▶ **What to produce**: Locate every line below that contains the string "True" and copy each of those lines in full.
---------- Data provided ----------
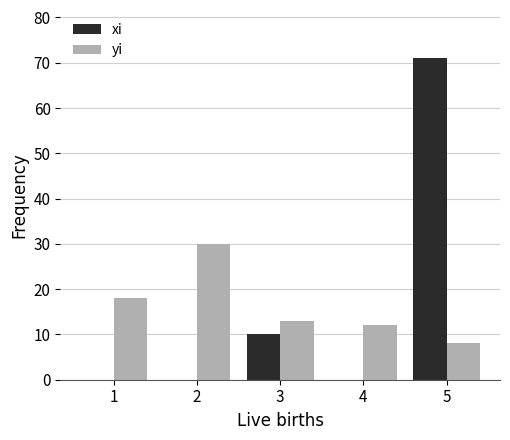

Reading right to left, what are all the values shown in this chart?

xi: 71	0	10	0	0
yi: 8	12	13	30	18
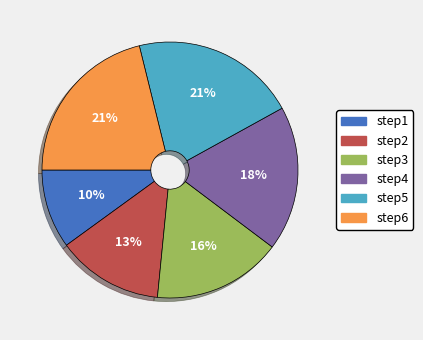

The step6 slice represents 21% of the pie. True or false?

True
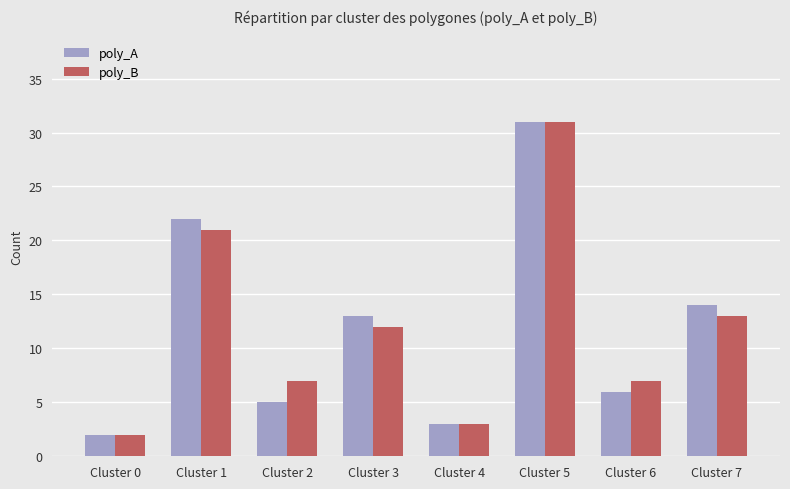

The poly_B series shows 31 at Cluster 5. True or false?

True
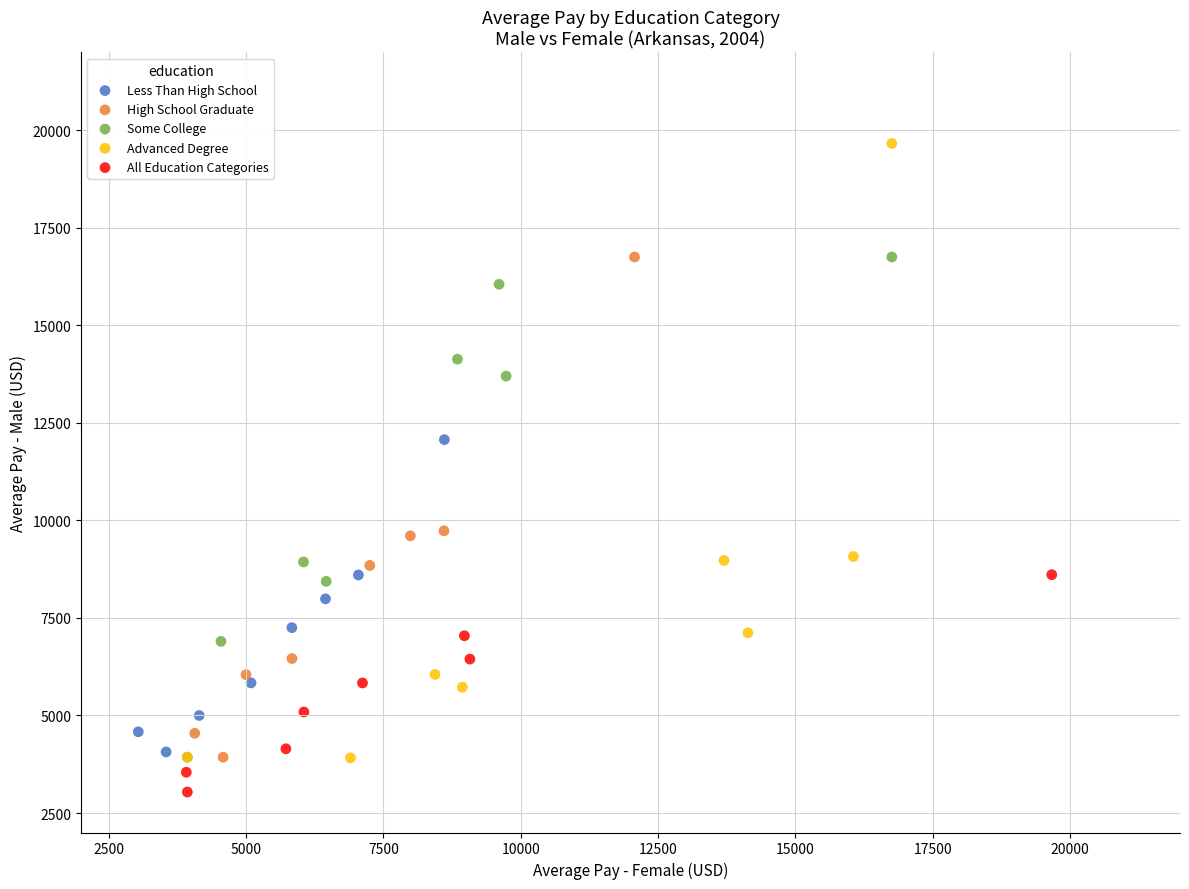

Which series contains the highest Y value?

Advanced Degree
----------
▶ **Written response**:
The step6 slice represents 21% of the pie. True or false?
True
The poly_B series shows 31 at Cluster 5. True or false?
True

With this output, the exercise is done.